_Provided text_
An Introduction to Solar PV Systems
Solar power is currently the fastest growing source of electricity in the world. As the amount of solar installed has risen, costs have come down dramatically and solar systems are becoming affordable to more and more people.
But before you dive into getting your own solar PV system, it is important to first understand some of the basics of how they operate. This is obviously necessary if you want to design and install your own system, but is also very important if you are paying someone else to install it for you so you can better understand if the system is right for you.
If you are completely new to solar, this article is a great starting point, it will introduce you to the main components in a system, and how they all work together. It will also provide links to other useful articles to continue your solar education.
A brief overview
The core of a solar PV system is the solar panels themselves. When exposed to sunlight, the panels produce direct current (DC) electricity.
The panels are connected together via cables into what are called “strings” before being connected to an inverter. The inverter converts the DC electricity to alternating current (AC) electricity which is the type used in homes and the electricity grid. The inverter is then connected to the AC board of your house, supplying the house with electricity.
Grid-tied and off-grid systems
Solar PV systems may be grid-tied or off-grid. As the name suggests, in grid-tied systems the house is still connected to the electricity grid and draws electricity from the grid when the PV system produces less electricity than the house is using. If the PV system produces more electricity than is needed by the house, then it may also feed the excess electricity back into the local grid, or charge a battery for use after the sun goes down. Whether or not it is possible to feed electricity back to the grid depends on the rules of the utility, state, or country.
Off-grid systems on the other hand are not connected to any external grid, and must supply all of the power required by the house (or RV etc), that it is connected to. In order to continue to supply electricity at night or during cloudy periods, these systems include batteries to store the electricity generated by the panels. They also require a charge controller, which as the name suggests, controls the charging of the batteries. The setup of an off-grid system is therefore slightly different. Typically they will look something like the following simplified diagram, however this will vary depending on the setup. For example, systems using hybrid inverters, or DC only systems will have different arrangements.
How solar PV systems are sized
Solar systems are sized based on the electricity requirements of the house, the amount of available roof space, whether or not power can or should be exported to the grid, and many other factors.

_Input data_
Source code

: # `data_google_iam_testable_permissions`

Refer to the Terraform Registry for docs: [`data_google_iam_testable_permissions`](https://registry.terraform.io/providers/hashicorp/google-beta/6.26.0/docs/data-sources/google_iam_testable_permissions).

_Task instructions_
a: For each statement, marked (i), (ii) and (iii), say yes or no as to whether it agrees with the solar PV introduction, and quote the words of the solar PV introduction that decide it.
(i) Solar panels produce alternating current electricity when exposed to sunlight.
(ii) Off-grid systems require a charge controller to control the charging of the batteries.
(iii) Grid-tied systems are always permitted to feed excess electricity back to the grid.
b: Answer these questions using the solar PV introduction:
(i) What source of electricity is currently the fastest growing in the world?
(ii) What are panels connected together via cables called?
(iii) What do off-grid systems include to continue supplying electricity at night or during cloudy periods?
c: Pick up the solar PV introduction after its last sentence and continue it.
The listing has no connection to the solar PV introduction.

_Exercise answers_
a:
(i) No: "When exposed to sunlight, the panels produce direct current (DC) electricity."
(ii) Yes: "They also require a charge controller, which as the name suggests, controls the charging of the batteries."
(iii) No: "Whether or not it is possible to feed electricity back to the grid depends on the rules of the utility, state, or country."

b:
(i) Solar power.
(ii) Strings.
(iii) Batteries to store the electricity generated by the panels.

c:
First it is necessary to determine the expected electricity usage of your home, off-grid dwelling, or RV etc. Either through past electricity bills, or by adding up all your electrical devices and estimating how long you use each one (there are online calculators to help you do this).
The next step is to calculate the size of solar PV system which matches your electricity usage, while also considering what will provide you with the best return on your investment. How this is done will depend on the type of system you have:
Sizing Grid-Tied Systems
Grid-tied systems sizing is heavily affected by whether it is possible to export electricity back to the grid, and how much the utility pays you for this electricity. When net metering is available (which is when utilities credit you for any electricity you export to the grid) you will typically size the system so that the yearly expected generation matches your yearly usage.
When you receive little or no compensation for electricity exported back to the grid on the other hand it usually makes sense to size the system so that as little is exported as possible. You therefore need to consider how your expected daily, weekly, and yearly load profile matches the generation profile of your PV system, to determine what size system will give you the best return for your investment. This can be done using online calculators specifically designed for the task.
Sizing Off-Grid Systems
Off-grid systems, including their batteries, are sized based on expected electricity usage, as well as how many cloudy days the system should be able to keep running through (days of autonomy). This can become quite complicated, but luckily there are many online calculators designed for this purpose, which make it quite easy.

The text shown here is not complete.